その中で、不正な経理処理については、至誠会から大学に出向した職員に給与が「過大」あるいは「二重」に支払われた疑いが濃厚だとしたほか、前理事長の知人が代表を務める会社と大学法人の間で結んだコンサルティング契約で、会社への支払いが前理事長側に還流した可能性が高いなどと指摘しています。

そして、岩本前理事長について、推薦入試や人事の選考で寄付を求める発想を持ち込んだことや、不正な経理処理に加えて、教職員の人件費を抑える一方で、みずからの報酬額は2023年度で2015年度と比べて72%増額させるなどしている点から、金銭や金もうけに対する強い執着心を指摘しています。

そのうえで、異論を述べた人物に報復が疑われる人事を行うなど、問題の背景には「岩本一強」体制があり、理事会も機能不全に陥っていたとして、抜本的な改革の必要性を求めています。
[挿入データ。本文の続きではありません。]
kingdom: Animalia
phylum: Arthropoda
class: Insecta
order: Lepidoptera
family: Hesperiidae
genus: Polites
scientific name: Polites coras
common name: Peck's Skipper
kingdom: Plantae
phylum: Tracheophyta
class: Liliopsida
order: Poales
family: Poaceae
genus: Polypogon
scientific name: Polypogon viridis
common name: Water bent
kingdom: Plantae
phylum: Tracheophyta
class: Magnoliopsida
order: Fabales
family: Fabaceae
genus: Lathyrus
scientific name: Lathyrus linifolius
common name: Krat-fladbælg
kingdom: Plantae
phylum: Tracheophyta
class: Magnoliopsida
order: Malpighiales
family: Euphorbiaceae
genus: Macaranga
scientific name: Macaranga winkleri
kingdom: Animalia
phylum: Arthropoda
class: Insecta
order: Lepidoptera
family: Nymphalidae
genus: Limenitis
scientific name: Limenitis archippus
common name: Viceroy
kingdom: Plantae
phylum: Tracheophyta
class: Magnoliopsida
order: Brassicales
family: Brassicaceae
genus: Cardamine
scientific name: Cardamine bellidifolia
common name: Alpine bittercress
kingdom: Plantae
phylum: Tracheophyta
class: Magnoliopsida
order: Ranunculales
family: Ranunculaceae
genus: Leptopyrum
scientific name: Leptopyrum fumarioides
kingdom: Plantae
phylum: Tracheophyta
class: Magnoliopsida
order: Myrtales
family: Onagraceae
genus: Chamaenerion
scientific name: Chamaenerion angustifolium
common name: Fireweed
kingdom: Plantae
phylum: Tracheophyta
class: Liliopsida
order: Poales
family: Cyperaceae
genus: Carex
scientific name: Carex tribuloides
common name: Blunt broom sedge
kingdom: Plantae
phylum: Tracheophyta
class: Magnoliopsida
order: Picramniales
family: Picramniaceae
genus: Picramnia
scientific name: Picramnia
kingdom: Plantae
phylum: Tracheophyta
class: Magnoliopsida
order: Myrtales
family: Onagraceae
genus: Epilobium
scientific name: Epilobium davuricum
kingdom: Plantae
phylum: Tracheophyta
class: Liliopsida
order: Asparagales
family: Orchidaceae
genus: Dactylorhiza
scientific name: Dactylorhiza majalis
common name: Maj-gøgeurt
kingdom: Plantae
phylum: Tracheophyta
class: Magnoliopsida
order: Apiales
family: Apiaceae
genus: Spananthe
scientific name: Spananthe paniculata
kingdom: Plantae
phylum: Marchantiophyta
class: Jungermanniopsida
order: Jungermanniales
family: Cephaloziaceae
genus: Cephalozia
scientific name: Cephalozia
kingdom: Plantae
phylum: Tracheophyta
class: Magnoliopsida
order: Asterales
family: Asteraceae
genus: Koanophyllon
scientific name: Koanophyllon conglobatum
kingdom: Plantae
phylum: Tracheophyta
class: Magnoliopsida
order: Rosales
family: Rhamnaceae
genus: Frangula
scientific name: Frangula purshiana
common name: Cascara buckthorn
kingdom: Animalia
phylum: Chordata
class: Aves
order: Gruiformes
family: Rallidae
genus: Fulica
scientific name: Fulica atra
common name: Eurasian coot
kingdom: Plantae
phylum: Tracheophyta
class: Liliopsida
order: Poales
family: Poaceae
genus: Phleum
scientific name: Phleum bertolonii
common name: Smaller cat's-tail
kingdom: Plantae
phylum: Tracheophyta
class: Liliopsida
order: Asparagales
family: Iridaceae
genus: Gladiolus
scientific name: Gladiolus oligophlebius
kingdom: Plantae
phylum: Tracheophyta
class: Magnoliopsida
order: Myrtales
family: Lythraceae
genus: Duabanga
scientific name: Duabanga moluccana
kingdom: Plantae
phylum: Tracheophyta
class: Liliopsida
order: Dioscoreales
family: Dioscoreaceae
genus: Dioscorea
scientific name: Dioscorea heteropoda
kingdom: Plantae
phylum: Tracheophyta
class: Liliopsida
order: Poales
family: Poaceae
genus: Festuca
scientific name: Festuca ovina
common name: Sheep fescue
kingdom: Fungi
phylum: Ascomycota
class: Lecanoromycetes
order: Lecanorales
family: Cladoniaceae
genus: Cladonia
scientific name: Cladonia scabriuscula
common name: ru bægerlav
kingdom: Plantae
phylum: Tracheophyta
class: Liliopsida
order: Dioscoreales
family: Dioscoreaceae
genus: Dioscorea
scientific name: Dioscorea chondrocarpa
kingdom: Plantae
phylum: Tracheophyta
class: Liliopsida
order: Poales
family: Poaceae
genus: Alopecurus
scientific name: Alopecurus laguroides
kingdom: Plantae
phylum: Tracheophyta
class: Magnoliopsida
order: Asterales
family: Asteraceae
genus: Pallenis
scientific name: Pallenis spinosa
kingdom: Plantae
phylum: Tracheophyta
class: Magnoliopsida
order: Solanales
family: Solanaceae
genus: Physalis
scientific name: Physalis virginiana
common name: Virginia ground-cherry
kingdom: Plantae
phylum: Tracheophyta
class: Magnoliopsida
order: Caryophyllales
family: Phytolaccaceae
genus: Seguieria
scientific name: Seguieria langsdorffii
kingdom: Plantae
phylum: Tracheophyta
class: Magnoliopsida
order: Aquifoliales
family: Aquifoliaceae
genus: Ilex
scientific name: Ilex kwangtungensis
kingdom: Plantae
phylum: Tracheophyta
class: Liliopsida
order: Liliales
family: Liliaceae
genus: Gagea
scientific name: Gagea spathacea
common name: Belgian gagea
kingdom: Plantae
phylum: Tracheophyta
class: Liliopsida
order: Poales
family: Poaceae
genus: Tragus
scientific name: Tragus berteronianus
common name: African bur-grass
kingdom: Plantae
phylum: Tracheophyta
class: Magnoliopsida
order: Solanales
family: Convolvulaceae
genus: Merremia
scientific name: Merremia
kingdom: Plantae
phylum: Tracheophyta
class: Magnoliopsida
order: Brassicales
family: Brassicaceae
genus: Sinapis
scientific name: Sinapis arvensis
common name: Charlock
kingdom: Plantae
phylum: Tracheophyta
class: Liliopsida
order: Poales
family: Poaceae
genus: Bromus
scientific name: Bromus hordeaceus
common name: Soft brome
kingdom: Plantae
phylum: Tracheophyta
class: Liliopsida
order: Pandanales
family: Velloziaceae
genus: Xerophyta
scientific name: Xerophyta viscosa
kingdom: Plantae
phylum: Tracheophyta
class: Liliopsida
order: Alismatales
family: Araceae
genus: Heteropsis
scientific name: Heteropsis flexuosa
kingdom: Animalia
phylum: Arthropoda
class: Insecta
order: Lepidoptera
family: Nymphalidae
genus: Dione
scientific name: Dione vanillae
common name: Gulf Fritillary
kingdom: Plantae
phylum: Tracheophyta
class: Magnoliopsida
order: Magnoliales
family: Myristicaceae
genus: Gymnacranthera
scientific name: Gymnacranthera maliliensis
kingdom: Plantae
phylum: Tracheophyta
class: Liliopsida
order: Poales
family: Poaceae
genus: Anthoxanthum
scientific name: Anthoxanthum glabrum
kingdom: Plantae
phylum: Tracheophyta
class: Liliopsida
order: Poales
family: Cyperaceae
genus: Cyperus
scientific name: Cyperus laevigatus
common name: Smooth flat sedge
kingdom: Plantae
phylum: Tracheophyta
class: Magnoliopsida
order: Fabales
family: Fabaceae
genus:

国に適切な指導求めた教授「普通の医療ができる状況に」

東京女子医科大学をめぐっては、7月2日、大学病院に勤める教授など医師7人が文部科学省を訪れ、「社会における信頼を著しく損なっている」などとして国に適切な指導を求めていました。

その1人、本田五郎教授は、第三者委員会が一連の問題について、岩本前理事長の「一強」体制が背景にあり、理事会も機能不全に陥っていたと指摘したことを受けて、「理事長の『一強』と言われた以上は、人が変わるほかない。そのうえで、理事会全員が責任を取って辞め、社会に対して責任を示してほしい」と話していました。

さらに「医療の安全はチームでチェックするもので、ガバナンスが大事だ。これまで大半の職員は言いたいことも言えない状況だった。みんなリスクを感じ、萎縮しながら医療を提供してきたので、普通の病院で普通の医療ができる状況に戻してほしい」と訴えていました。

盛山文科相「大学の対応状況を確認し対応」

盛山文部科学大臣は閣議のあとの記者会見で、6日、大学側を呼んだことを明らかにし「第三者委員会の指摘を受け止めたうえで、責任の所在を明確化するとともに、速やかに管理運営体制の再構築などの改善計画を策定するよう指導した」と述べました。

今後については「報告書を踏まえた大学の対応状況を確認しながら、しっかり対応していきたい。まずは大学の対応を見守っていく」と述べました。